TEXT.

------------------------------------------------

Distributed Tensorflow on Kubernetes

Build a fully integrated pipeline to train your machine learning models with Tensorflow and Kubernetes.

This repo will guide you through:

setting up a local environment with python, pip and tensorflow
packaging up your models as Docker containers
creating and configuring a Kubernetes cluster
deploying models in your cluster
scaling your model using Distributed Tensorflow
serving your model
tuning your model using hyperparameter optimisation

Prerequisites

You should have the following tools installed:

minikube
kubectl
ksonnet
python 2.7
pip
sed
an account on Docker Hub
an account on GCP
Gcloud

Recognising handwritten digits

MNIST is a simple computer vision dataset. It consists of images of handwritten digits like these:

It also includes labels for each image, telling us which digit it is. For example, the labels for the above images are 5, 0, 4, and 1.

In this tutorial, you're going to train a model to look at images and predict what digits they are.

Writing scalable Tensorflow

If you plan to train your model using distributed Tensorflow you should be aware of:

you should use the Estimator API where possible.
distribute Tensorflow works only with tf.estimator.train_and_evaluate. If you use the method train and evaluate it won't work.
you should save your model with export_savedmodel so that Tensorflow serving can serve them
you should use use tf.estimator.RunConfig to read the configuration from the environment. The Tensorflow operator in Kubedflow automatically populated the environment variables that are consumed by that class.

Setting up a local environment

You can create a virtual environment for python with:

virtualenv --system-site-packages --python /usr/bin/python src

Please note that you may have to customise the path for your python binary.

You can activate the virtual environment with:

cd src
source bin/activate

You should install the dependencies with:

pip install -r requirements.txt

You can test that the script works as expected with:

python main.py

Packaging up your models as Docker containers

You can package your application in a Docker image with:

cd src
docker build -t learnk8s/mnist:1.0.0 .

Please note that you may want to customise the image to have the username of your Docker Hub account instead of learnk8s

You can test the Docker image with:

docker run -ti learnk8s/mnist:1.0.0

You can upload the Docker image to the Docker Hub registry with:

docker push learnk8s/mnist:1.0.0

Creating and configuring a Kubernetes cluster

You can train your models in the cloud or locally.

Minikube

You can create a local Kubernetes cluster with minikube:

minikube start --cpus 4 --memory 8096 --disk-size=40g

Once your cluster is ready, you can install kubeflow.

Kubeflow

You can download the packages with:

ks init my-kubeflow
cd my-kubeflow
ks registry add kubeflow github.com/kubeflow/kubeflow/tree/v0.1.2/kubeflow
ks pkg install kubeflow/core@v0.1.2
ks pkg install kubeflow/tf-serving@v0.1.2
ks pkg install kubeflow/tf-job@v0.1.2

You can generate a component from a Ksonnet prototype with:

ks generate core kubeflow-core --name=kubeflow-core

Create a separate namespace for kubeflow:

kubectl create namespace kubeflow

Make the environment the default environment for ksonnet with:

ks env set default --namespace kubeflow

Deploy kubeflow with:

ks apply default -c kubeflow-core

NFS

To use distributed Tensorflow, you have to share a filesystem between the master node and the parameter servers.

------------------------------------------------

DATA EXTRACTS.
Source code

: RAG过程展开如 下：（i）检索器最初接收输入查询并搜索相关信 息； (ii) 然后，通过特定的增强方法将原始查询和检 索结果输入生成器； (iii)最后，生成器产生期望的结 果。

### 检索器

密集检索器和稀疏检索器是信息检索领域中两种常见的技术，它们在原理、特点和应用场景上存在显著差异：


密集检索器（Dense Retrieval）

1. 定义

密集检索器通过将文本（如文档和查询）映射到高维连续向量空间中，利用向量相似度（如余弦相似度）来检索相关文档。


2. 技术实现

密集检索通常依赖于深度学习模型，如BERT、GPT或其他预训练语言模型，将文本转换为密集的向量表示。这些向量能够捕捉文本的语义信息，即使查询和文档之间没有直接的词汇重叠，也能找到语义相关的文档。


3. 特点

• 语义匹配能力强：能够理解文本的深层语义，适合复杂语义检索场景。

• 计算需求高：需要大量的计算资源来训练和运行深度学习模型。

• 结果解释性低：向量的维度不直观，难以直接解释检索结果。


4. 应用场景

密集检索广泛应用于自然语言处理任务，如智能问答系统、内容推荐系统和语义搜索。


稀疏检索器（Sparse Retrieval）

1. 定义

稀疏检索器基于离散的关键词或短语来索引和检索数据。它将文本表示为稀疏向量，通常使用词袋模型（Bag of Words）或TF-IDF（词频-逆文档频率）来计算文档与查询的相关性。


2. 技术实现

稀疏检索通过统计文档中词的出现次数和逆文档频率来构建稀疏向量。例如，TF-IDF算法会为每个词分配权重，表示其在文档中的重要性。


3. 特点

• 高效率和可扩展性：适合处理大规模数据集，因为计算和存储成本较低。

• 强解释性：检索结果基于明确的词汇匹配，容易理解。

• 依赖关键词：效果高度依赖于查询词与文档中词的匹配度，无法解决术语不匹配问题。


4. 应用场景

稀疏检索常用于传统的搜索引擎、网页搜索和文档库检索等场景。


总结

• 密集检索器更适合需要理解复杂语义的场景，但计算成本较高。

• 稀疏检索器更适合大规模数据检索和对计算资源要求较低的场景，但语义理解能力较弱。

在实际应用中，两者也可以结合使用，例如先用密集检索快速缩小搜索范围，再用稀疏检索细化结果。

------------------------------------------------

WHAT THIS EXERCISE ASKS.
A. Answer these questions from the Kubernetes tutorial:
(i) Which method must be used for distributed Tensorflow to work?
(ii) How many CPUs does the minikube start command request?
(iii) Which namespace is created for kubeflow?
B. From the listing, arrange as a JSON list of strings the lines starting with the line containing "密集检索器（Dense Retrieval）" and going through the end of the listing. Use one string per line and skip blank lines.

ANSWERS FOR EACH ITEM.
A.
(i) tf.estimator.train_and_evaluate
(ii) 4
(iii) kubeflow

B.
[
  "密集检索器（Dense Retrieval）",
  "1. 定义",
  "密集检索器通过将文本（如文档和查询）映射到高维连续向量空间中，利用向量相似度（如余弦相似度）来检索相关文档。",
  "2. 技术实现",
  "密集检索通常依赖于深度学习模型，如BERT、GPT或其他预训练语言模型，将文本转换为密集的向量表示。这些向量能够捕捉文本的语义信息，即使查询和文档之间没有直接的词汇重叠，也能找到语义相关的文档。",
  "3. 特点",
  "• 语义匹配能力强：能够理解文本的深层语义，适合复杂语义检索场景。",
  "• 计算需求高：需要大量的计算资源来训练和运行深度学习模型。",
  "• 结果解释性低：向量的维度不直观，难以直接解释检索结果。",
  "4. 应用场景",
  "密集检索广泛应用于自然语言处理任务，如智能问答系统、内容推荐系统和语义搜索。",
  "稀疏检索器（Sparse Retrieval）",
  "1. 定义",
  "稀疏检索器基于离散的关键词或短语来索引和检索数据。它将文本表示为稀疏向量，通常使用词袋模型（Bag of Words）或TF-IDF（词频-逆文档频率）来计算文档与查询的相关性。",
  "2. 技术实现",
  "稀疏检索通过统计文档中词的出现次数和逆文档频率来构建稀疏向量。例如，TF-IDF算法会为每个词分配权重，表示其在文档中的重要性。",
  "3. 特点",
  "• 高效率和可扩展性：适合处理大规模数据集，因为计算和存储成本较低。",
  "• 强解释性：检索结果基于明确的词汇匹配，容易理解。",
  "• 依赖关键词：效果高度依赖于查询词与文档中词的匹配度，无法解决术语不匹配问题。",
  "4. 应用场景",
  "稀疏检索常用于传统的搜索引擎、网页搜索和文档库检索等场景。",
  "总结",
  "• 密集检索器更适合需要理解复杂语义的场景，但计算成本较高。",
  "• 稀疏检索器更适合大规模数据检索和对计算资源要求较低的场景，但语义理解能力较弱。",
  "在实际应用中，两者也可以结合使用，例如先用密集检索快速缩小搜索范围，再用稀疏检索细化结果。"
]